Once the prompt is constructed, the Cohere LLM is called via its API endpoint and a response is returned to the user.

In [13]:
import cohere

co = cohere.ClientV2(os.getenv('COHERE_API_KEY'))

def get_cohere_response(query, context):
    messages = [
        {"role": "system", "content": "You are an AI assistant. Use the provided context to answer the user's query accurately in a short and concise response. Do not generate information that is not present in the context. If the context does not contain the answer, inform the user that the information is not available."},
        {"role": "system", "content": context},
        {"role": "user", "content": query}
    ]

    response = co.chat(
        model='command-r-plus-08-2024',
        messages=messages
    )
    return response.message.content[0].text.strip()

## Putting it all together

The method `chat()` shown below provides an example of putting all the pieces together. A call is made to `find_best_matches()` to locate the best context to use with the user's query before sending to the LLM within the prompt. The Cohere LLM is called and the response is returned.

In [18]:
def reset_database():
    global documents, original_documents, vectors
    documents = []
    original_documents = []
    vectors = None

def initialize(file_name):
    file_type = file_name.split('.')[-1]
    return process_and_add_document(file_name, file_type)

def chat(user_query, is_debug = False):
    original_best_matches, processed_best_matches = find_best_matches(user_query)
    context = "\n\n".join(original_best_matches)  # Concatenate the top 3 best matches as context
    if is_debug:
        print(f"Context: {context}")
    response = get_cohere_response(user_query, context)
    return response

## Example

The example below initializes the knowledge-base using a PDF document `climatechange.pdf`. The document will be stemmed, chunked, vectorized, and added into the memory database.

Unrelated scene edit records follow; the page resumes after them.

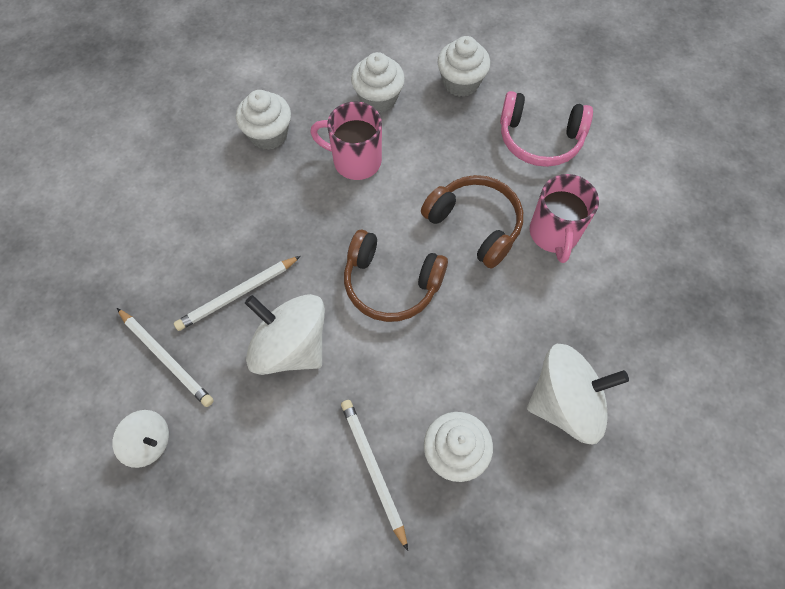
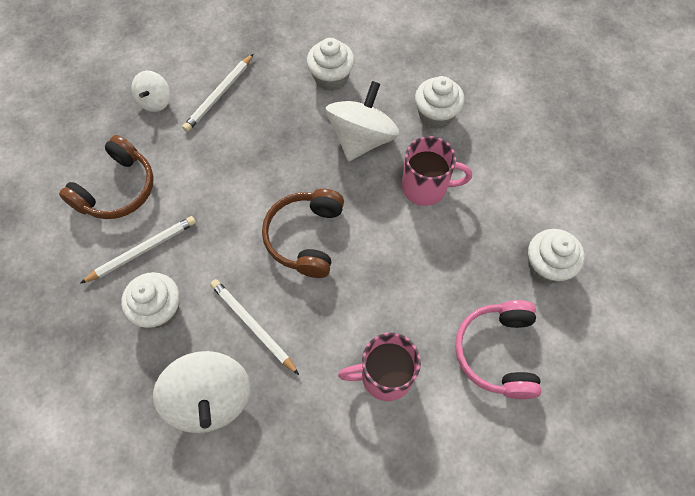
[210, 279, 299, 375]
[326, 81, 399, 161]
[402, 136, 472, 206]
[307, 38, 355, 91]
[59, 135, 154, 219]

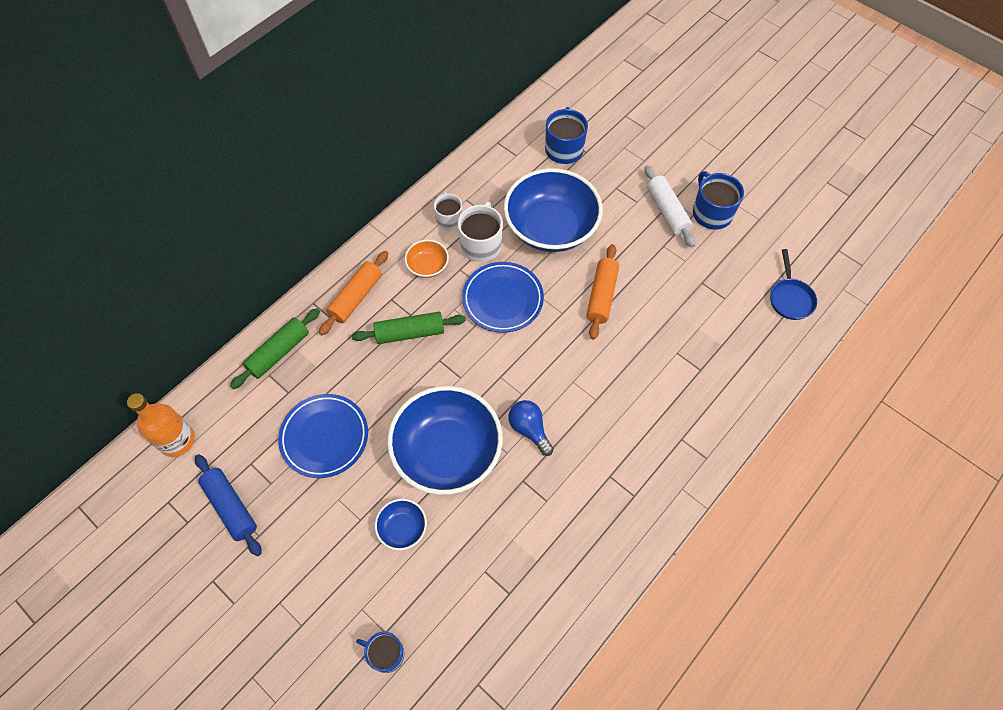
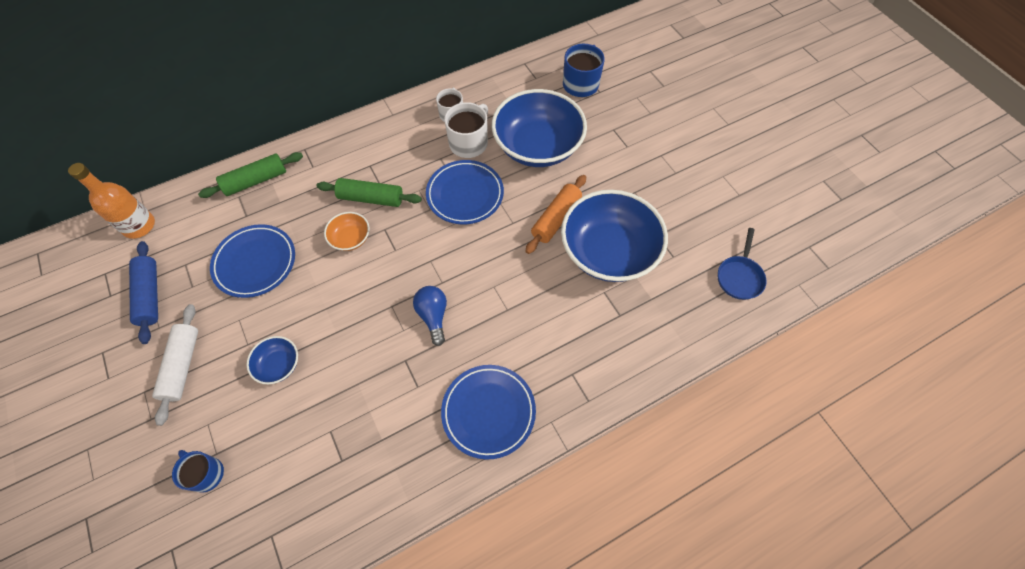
[319, 251, 388, 335] (first image)
[561, 190, 668, 282]
[324, 212, 370, 251]
[152, 304, 198, 426]
[693, 171, 744, 230] (first image)
[441, 365, 536, 460]

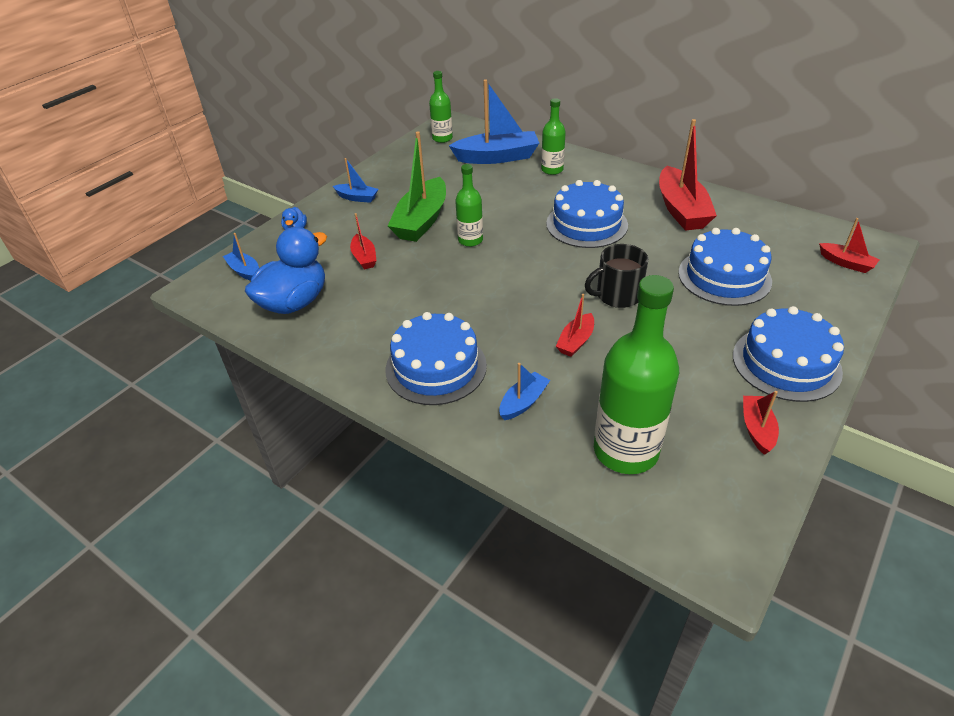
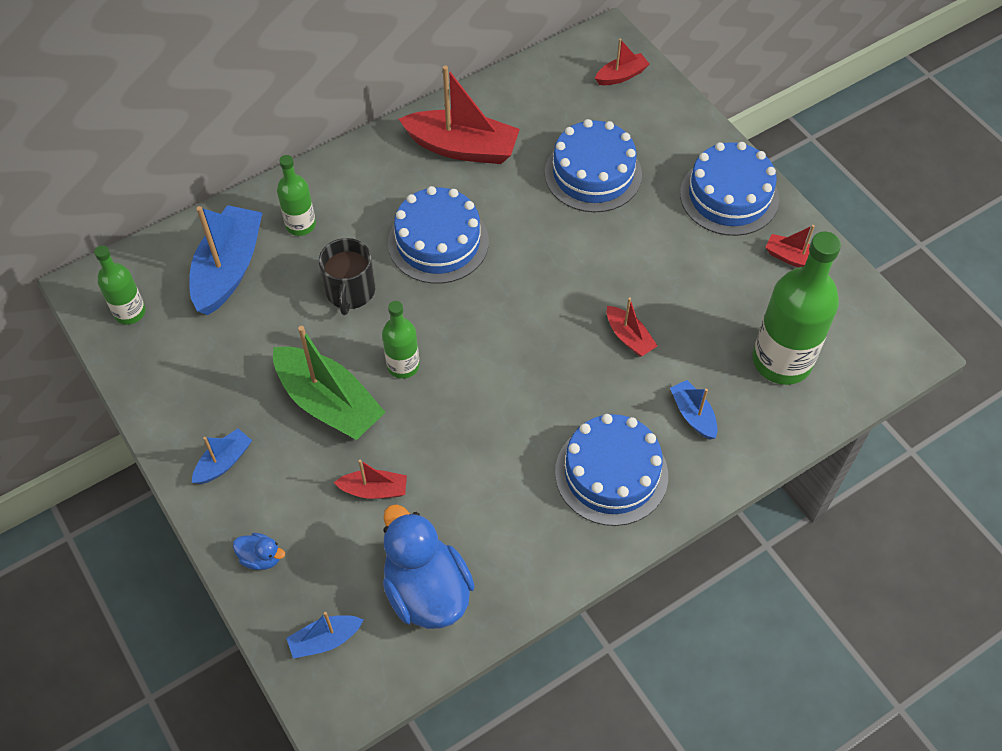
[319, 238, 375, 315]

The user then provides a query for the chatbot from which we locate the best matches from the document database and return the matches as context for the user's query in the prompt to the LLM. Fially, the response is printed to the output.

In [15]:
reset_database()
vectors = initialize('climatechange.pdf')
response = chat('Who are the authors of the report?')
print(response)

The report was written by members of the Working Group I Technical Support Unit (WGI TSU) and several authors of the report. The authors are:

- Sarah Connors (WGI TSU)
- Sophie Berger (WGI TSU)
- Clotilde Péan (WGI TSU)
- Govindasamy Bala (Chapter 4 author)
- Nada Caud (WGI TSU)
- Deliang Chen (Chapter 1 author)
- Tamsin Edwards (Chapter 9 author)
- Sandro Fuzzi (Chapter 6 author)
- Thian Yew Gan (Chapter 8 author)
- Melissa Gomis (WGI TSU)
- Ed Hawkins (Chapter 1 author)
- Richard Jones (Atlas Chapter author)
- Robert Kopp (Chapter 9 author)
- Katherine Leitzell (WGI TSU)
- Elisabeth Lonnoy (WGI TSU)
- Douglas Maraun (Chapter 10 author)
- Valérie Masson-Delmotte (WGI Co-Chair)
- Tom Maycock (WGI TSU)
- Anna Pirani (WGI TSU)
- Roshanka Ranasinghe (Chapter 12 author)
- Joeri Rogelj (Chapter 5 author)
- Alex C. Ruane (Chapter 12 author)
- Sophie Szopa (Chapter 6 author)
- Panmao Zhai (WGI Co-Chair)


## Completed Chatbot

By providing a continuous loop to chat with the chatbot, the user can repeatedly enter queries for the chatbot to respond to. Each query performs the same process of locating the best matching context and calling the LLM with the constructed prompt.

In this scenario, an article about reviews of [coffee](https://medium.com/illumination/i-tried-10-decaf-coffees-as-a-first-time-coffee-drinker-heres-what-i-found-a8c5fb93a40e?sk=03a1bb8109f779521d9ffec8f5f275ae) are provided as knowledge to the LLM. This allows it to answer questions related specifically to an article written by the author.

In [19]:
reset_database()
vectors = initialize('coffee.html')
while True:
    user_query = input("Enter your query (type 'quit' or 'exit' to stop): ")
    if user_query.lower() in ['quit', 'exit']:
        print("Exiting the chat. Goodbye!")
        break
    print('--------------------')
    print(f"User: \"{user_query}\"")
    response = chat(user_query)
    print("AI:", response, flush=True)


--------------------
User: "Which coffee has the highest rating?"
AI: The highest-rated coffee in the review is Merit Coffee Espresso Decaf.
--------------------
User: "What was the author afraid that coffee might do to them?"
AI: The author was afraid that coffee might stain their teeth, upset their stomach, or make them jittery.
--------------------
User: "Who is the author?"
AI: The author of the article is Kory Becker.
--------------------
User: "How was the review for Folgers decaf?"
AI: The Folgers Instant Decaf coffee was ranked 8th in the list. It was described as having a bitter and dark flavor, with no impact on the stomach or caffeine effect. The coffee flakes dissolved quickly in water, and the price was noted as being a bit more expensive compared to some other options.
Exiting the chat. Goodbye!